The Connecticut Bar Association did the equivalent of dragging a finger across the throat in an ominous threat sent out to any attorney or public officials who speak out against the prosecution of former President Donald Trump. But, remember guys, this whole thing is not, in any way, shape, or form political in nature. Try not to roll your eyes hard enough to pop out of your skull, okay?
While Trump was going through his trial in Manhattan, he would often read out loud comments against his prosecution that were made by lawyers and pundits in the media outside of the courtroom in order to avoid violating the gag order placed on him. Which, come on, they wanted that symbolic duct tape slapped across his mouth in order for him not to use the case and the prosecution against him as material for his presidential campaign.
The powers-that-be overseeing this very clear case of political persecution in the form of a weaponized legal system are terrified Trump will communicate what’s happening to him behind the closed doors of the courtroom to the American public, which would, of course, win more voters to his cause and all but guarantee Biden would receive a one-way ticket to a nursing home this November.
Via The Daily Caller:
Leadership from the CBA railed against “unsubstantiated and reckless” defenses of Trump by lawyers, saying in the statement that “such statements can promote acts of violence against those serving the public as employees of the judicial branch.”
President Trump after the court adjourned today: "I don't think anybody's ever seen anything like this. I'd love to talk to you people. I'd love to say everything that's on my mind, but I'm restricted because they have a gag order." pic.twitter.com/aE1VNxRMq7
— Real Mac Report (@RealMacReport) April 23, 2024
“Words matter.

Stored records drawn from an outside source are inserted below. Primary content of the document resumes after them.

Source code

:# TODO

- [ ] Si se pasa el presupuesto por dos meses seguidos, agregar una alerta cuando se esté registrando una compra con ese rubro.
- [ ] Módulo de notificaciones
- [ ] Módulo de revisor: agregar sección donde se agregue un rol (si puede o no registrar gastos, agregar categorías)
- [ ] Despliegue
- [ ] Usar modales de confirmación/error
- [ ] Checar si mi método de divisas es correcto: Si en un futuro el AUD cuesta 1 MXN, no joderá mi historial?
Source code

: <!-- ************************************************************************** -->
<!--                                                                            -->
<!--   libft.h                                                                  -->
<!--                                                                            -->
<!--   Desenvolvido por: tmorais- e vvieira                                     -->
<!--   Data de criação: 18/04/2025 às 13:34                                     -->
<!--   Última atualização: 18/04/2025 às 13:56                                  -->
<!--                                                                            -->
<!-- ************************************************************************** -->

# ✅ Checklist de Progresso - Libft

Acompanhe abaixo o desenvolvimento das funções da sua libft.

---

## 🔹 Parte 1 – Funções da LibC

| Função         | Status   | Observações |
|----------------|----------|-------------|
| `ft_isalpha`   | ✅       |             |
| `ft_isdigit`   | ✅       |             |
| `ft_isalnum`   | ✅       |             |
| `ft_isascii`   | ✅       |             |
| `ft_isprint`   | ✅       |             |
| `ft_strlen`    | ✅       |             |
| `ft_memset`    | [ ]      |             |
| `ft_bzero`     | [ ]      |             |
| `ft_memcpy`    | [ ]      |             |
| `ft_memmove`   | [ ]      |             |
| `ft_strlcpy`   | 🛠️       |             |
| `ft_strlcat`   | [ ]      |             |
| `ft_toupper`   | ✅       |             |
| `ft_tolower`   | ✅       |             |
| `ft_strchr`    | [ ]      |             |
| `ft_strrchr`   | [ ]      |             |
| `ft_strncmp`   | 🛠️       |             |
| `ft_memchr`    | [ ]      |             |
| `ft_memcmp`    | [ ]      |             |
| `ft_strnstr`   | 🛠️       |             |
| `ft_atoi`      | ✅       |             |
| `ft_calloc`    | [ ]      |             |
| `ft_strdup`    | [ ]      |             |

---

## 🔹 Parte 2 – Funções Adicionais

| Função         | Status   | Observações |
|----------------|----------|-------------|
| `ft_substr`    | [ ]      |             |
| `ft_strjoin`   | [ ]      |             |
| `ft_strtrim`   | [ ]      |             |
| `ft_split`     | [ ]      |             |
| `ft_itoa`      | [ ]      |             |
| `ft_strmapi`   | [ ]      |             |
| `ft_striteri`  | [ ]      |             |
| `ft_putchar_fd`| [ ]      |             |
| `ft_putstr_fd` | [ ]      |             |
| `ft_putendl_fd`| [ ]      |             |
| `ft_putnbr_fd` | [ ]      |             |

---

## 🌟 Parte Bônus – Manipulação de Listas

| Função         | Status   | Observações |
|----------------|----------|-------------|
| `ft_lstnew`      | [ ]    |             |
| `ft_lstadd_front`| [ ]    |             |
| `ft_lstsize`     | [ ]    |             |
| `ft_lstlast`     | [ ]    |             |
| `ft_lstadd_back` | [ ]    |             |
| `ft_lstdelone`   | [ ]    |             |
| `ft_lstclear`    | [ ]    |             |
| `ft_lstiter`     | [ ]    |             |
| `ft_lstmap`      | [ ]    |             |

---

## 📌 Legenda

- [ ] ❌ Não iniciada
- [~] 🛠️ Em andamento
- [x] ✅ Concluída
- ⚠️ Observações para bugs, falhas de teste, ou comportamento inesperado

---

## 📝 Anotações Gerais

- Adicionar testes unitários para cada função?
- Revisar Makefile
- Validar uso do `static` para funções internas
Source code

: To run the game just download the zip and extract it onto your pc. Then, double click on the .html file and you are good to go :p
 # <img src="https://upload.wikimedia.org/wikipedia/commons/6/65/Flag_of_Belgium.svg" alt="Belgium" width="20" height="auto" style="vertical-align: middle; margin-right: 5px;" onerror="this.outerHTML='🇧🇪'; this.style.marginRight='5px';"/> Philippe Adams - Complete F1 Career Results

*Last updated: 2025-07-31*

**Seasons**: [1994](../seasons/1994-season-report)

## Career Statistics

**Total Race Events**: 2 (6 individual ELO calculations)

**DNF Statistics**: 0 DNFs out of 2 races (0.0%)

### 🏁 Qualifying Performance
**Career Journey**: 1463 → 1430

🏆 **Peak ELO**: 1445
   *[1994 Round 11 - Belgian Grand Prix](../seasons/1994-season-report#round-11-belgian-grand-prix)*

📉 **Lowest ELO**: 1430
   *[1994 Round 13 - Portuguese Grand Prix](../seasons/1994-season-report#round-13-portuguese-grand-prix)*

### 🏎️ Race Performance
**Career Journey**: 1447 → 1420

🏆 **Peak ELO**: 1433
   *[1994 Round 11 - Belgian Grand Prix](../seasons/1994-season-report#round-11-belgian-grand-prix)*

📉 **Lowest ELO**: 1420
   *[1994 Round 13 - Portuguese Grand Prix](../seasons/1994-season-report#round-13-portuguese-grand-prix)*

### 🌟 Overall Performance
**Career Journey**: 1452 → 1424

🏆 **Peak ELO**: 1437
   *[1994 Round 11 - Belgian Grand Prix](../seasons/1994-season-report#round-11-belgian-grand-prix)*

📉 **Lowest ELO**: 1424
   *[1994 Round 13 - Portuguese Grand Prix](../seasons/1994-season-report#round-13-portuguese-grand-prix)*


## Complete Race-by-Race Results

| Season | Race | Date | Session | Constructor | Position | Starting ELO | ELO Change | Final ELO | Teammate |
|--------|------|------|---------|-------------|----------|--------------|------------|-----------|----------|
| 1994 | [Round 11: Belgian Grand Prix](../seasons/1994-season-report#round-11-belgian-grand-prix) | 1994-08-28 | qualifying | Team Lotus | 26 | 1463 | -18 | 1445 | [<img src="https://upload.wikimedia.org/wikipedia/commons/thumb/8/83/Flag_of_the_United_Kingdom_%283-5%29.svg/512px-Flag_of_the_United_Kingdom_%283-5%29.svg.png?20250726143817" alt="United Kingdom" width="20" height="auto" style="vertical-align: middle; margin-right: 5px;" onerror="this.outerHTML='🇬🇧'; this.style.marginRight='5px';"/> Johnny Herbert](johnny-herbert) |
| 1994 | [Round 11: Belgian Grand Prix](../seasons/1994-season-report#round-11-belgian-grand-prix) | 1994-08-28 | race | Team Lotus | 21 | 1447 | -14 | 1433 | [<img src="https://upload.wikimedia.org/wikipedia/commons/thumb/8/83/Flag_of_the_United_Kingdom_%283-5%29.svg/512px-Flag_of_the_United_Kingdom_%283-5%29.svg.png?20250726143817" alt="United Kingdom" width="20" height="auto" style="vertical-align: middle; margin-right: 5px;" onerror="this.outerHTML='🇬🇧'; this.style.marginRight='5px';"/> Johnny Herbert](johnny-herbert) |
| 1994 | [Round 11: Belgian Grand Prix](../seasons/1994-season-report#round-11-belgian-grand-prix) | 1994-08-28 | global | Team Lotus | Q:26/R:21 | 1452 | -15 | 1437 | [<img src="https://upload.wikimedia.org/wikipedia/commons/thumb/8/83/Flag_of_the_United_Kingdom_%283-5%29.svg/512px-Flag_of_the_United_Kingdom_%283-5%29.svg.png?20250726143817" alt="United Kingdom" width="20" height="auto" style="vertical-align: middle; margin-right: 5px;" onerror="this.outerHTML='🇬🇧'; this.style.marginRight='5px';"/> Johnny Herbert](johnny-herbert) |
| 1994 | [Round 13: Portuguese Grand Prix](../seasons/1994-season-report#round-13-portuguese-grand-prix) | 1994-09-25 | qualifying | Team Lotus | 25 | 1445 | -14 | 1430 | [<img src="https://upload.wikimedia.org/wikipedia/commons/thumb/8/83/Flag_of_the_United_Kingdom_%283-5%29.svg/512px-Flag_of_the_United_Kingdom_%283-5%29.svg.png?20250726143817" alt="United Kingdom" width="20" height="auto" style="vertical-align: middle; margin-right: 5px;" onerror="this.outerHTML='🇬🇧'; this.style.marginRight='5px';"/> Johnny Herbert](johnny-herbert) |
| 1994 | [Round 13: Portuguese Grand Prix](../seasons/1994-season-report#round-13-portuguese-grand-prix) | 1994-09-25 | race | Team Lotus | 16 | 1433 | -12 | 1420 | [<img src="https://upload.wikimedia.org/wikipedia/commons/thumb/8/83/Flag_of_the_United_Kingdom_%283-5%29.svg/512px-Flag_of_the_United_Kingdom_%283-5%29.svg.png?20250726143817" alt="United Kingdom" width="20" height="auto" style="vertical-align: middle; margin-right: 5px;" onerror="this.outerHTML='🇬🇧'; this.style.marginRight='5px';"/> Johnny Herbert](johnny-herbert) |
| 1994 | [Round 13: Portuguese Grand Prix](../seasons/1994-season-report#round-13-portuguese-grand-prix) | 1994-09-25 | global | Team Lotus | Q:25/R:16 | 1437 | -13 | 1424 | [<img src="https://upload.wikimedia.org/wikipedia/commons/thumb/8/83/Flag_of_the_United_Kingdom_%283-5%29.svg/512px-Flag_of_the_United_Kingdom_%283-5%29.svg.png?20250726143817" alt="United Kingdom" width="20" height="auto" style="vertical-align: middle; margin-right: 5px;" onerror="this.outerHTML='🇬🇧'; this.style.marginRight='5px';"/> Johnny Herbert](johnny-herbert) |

Reckless words attacking the integrity of our judicial system matter even more,” the statement goes on to say. “In the wake of the recent trial and conviction of former President Donald Trump, public officials have issued statements claiming that the trial was a ‘sham,’ a ‘hoax,’ and ‘rigged’; our justice system is ‘corrupt and rigged’; the judge was ‘corrupt’ and ‘highly unethical’; and, that the jury was ‘partisan’ and ‘precooked.’ Others claimed the trial was ‘America’s first communist show trial’—a reference to historic purges of high-ranking communist officials that were used to eliminate political threats.”
The CBA leadership acknowledged that “free speech includes criticism.” The statement, however, claimed that “headlines’ grabbing, baseless allegations” made by public officials against Trump’s prosecution “have no place in the public discourse.”
George Washington University law professor Jonathan Turley, a repeated critic of Trump’s Manhattan indictment brought by Democratic Manhattan District Attorney Alvin Bragg, responded to the CBA’s warning Saturday. He called the CBA’s rebuke “chilling” and said Trump’s conviction in New York was “a flagrant example of such weaponization of the legal system and should be denounced by all lawyers.”
Jonathan Turley is horrified by the trials against Trump:
"This has really done great damage to the New York legal system." pic.twitter.com/EbzgI6W1zx
— Citizen Free Press (@CitizenFreePres) March 25, 2024
“For those lawyers who view such prosecutions as political, they are speaking out in defense of what they believe is the essence of blind justice in America. What is ‘reckless’ to the Connecticut Bar is righteous to others. Notably, the Bar officials did not write to denounce attacks on figures like Bill Barr or claims that the Justice Department was rigging justice during the Trump years,” Turley stated in the piece.
A jury in Manhattan, which was likely comprised primarily of anti-Trumpers, given that’s the vast majority of individuals that make up the population of the area, found the former president guilty on all thirty-four counts of falsifying business records.